2013-10-11

I like thinking about technological disruptions that take place over really long periods of time. This is because the older a technology being disrupted, the more profound the social impact. In my disruption of bronze post, I speculated about one that probably took a few thousand years (iron disrupting bronze) and made spaghetti of the prevailing world order.

I just thought of a potential example that spans 10,000+ years: as a technology, computing disrupts natural language in the thinking and communications market.  That would make computing the mother of all disruptions in terms of time scales involved.  Well, maybe electricity disrupting fire in the heat and light markets is a contender too. Here is the disruption, speculatively mapped out in the form of the familiar intersecting-S-curves visualization used in disruption analysis.

 



Here’s my reasoning. I am convinced it hangs together.

Soft versus Hard Technologies

The argument hinges on the idea that electronic computing is only the second truly distinct soft technology invented by humans, the first being natural language (within which I include mathematics and other general symbolic representation systems used by humans and organizations to think and communicate).

By soft technology, I mean a technology that cannot by itself do anything to the world of atoms, but can be realized within the world of atoms in many ways. So natural language can be carved on rock or written or paper. Software can be stored on magnetic disks or punch cards.

Soft technologies can only affect the world through hard technologies, by controlling flows of energy.

I tried hard to think of one, but I couldn’t think of a single soft technology besides language and computing. Music and platonic geometry (in the sense of the language of architecture and other forms of visual design) are possible distinct candidates, but they seem like cousins of natural language.

Now, here’s the thing about disruption and the soft/hard distinction: like disrupts like. So only soft technologies can disrupt other soft technologies. Only hard technologies can disrupt other hard technologies.

Of course, there are no pure soft or hard technologies. Soft technologies need a hard substrate (neurons, paper, vacuum tubes, silicon) to actually function.  Hard technologies, to be more than natural raw materials, need to embody a design, a construct within a soft technology, if only by accident (as in the case of a rock used by a caveman without modification to kill a rabbit).

» **Collected data**:

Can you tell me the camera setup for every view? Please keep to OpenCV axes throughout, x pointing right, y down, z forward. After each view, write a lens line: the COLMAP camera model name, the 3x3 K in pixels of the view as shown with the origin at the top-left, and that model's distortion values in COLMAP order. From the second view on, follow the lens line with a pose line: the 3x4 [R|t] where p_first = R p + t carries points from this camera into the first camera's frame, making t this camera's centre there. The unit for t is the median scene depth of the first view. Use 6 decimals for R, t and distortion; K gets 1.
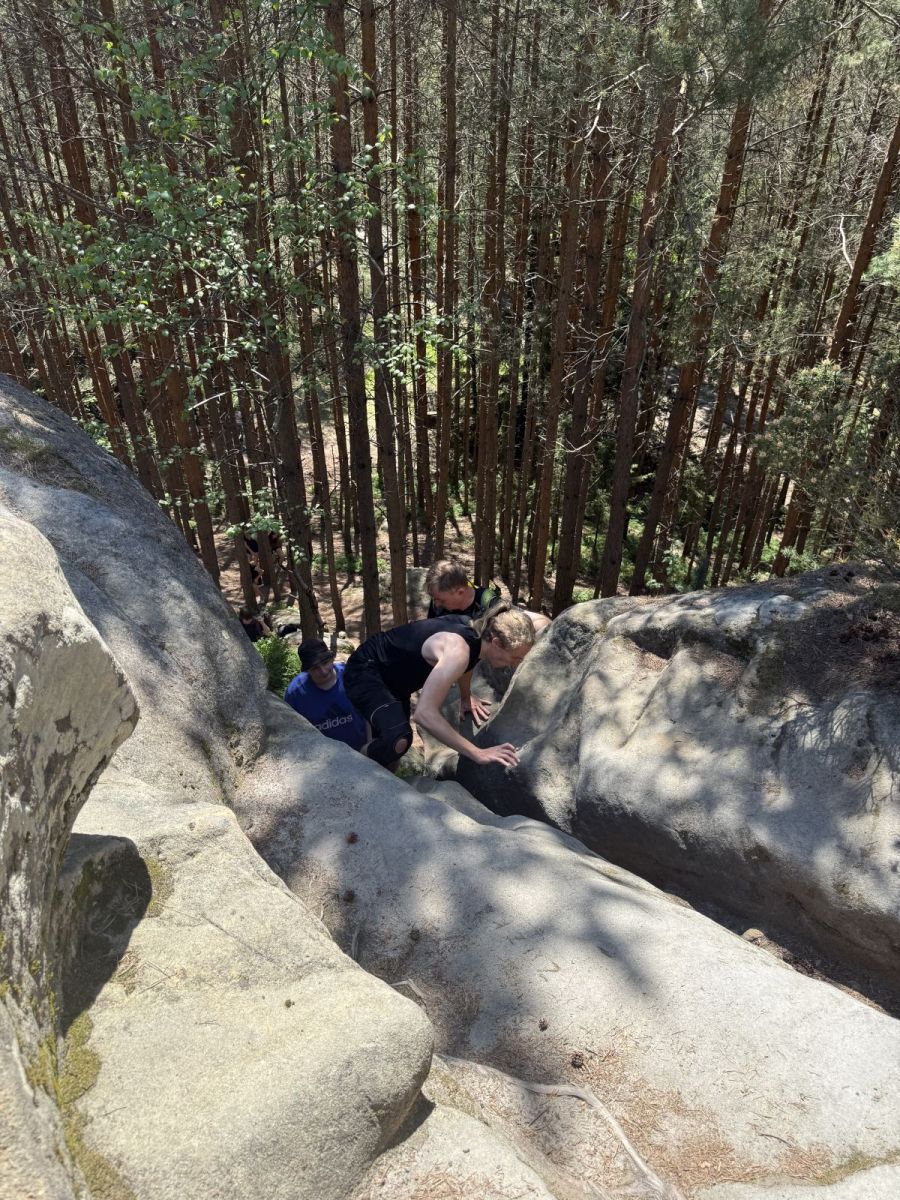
lens RADIAL K [[831.3, 0, 450.0], [0, 831.3, 600.0], [0, 0, 1]] dist [0.003293, -0.025826]
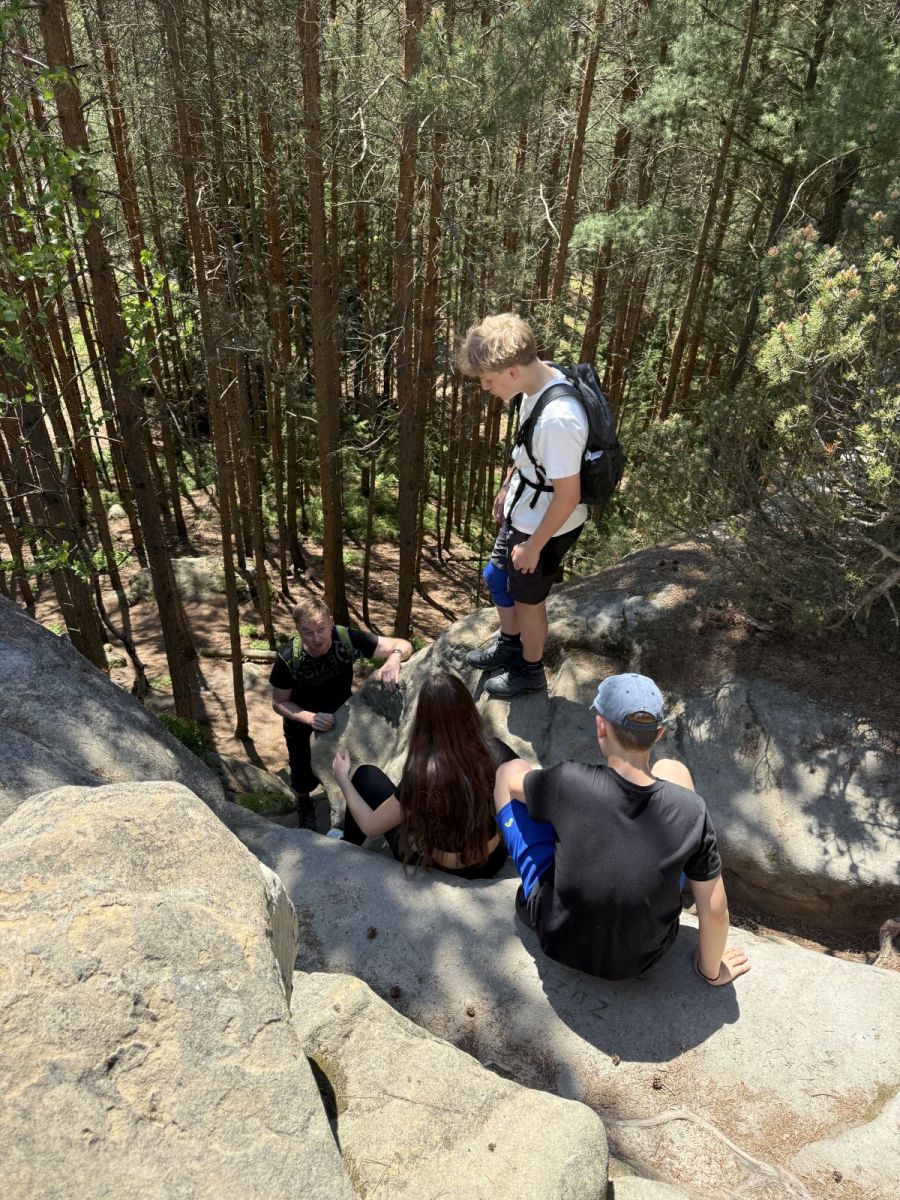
lens RADIAL K [[832.5, 0, 449.9], [0, 832.5, 574.5], [0, 0, 1]] dist [0.001179, -0.020269]
pose [[0.937398, -0.155135, 0.311798, -0.256043], [0.144198, 0.987849, 0.057982, -0.179483], [-0.317004, -0.009391, 0.948378, -0.004520]]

» **Brief 1**:
Using the disruption essay, answer:
(a) In the earlier post on bronze, which technology is said to have disrupted bronze?
(b) On what two media does the essay say software can be stored?
(c) Which two possible candidates for a distinct soft technology are named besides language and computing?
» **Brief 2**:
Write the next few paragraphs of the disruption essay, picking up after its final paragraph on soft technologies needing a hard substrate.
The data were drawn from a separate source.

» **Exercise result 1**:
(a) Iron.
(b) Magnetic disks and punch cards.
(c) Music and platonic geometry.

» **Exercise result 2**:
But the idea that like disrupts like works even for realistic, non-pure technologies. A change that is purely at the level of hard technologies cannot disrupt soft technologies, and vice versa.

So email disrupting paper mail was a case of typing skills (soft) plus keyboards, chips, cables and CRT screens (hard) disrupting hand-writing skills (soft) plus paper, pens, mail sacks and mail vans (hard). Hand-writing and typing both represent points within the evolution of natural language, so this would be a case of self-disruption within a single soft technology.

There are some subtleties here involving cases where the evolution of hard and soft technologies within an artifact are not synchronized, and one lags the other, but loosely speaking, the like-disrupts-like proposition seems to work.

This means the only true candidate for “what does computing disrupt?” is language.

The Disruption Pattern

In Clayton Christensen’s original notion of a disruption, a new product offers an under-served marginal market a little more by offering  the over-served core market a lot less. It thereby manages to carve out a niche based on a much simpler product. The incumbent retreats upmarket to the high-end core. If the disruption has broader potential, it may eventually marginalize or eliminate the incumbent altogether.

Viewed as a soft technology, human language serves many needs, from high-end to low-end:

Poetry

Postmodern works that only French speakers with 200+ IQ  can understand

Logic and computation (with a specialized vocabulary expansion)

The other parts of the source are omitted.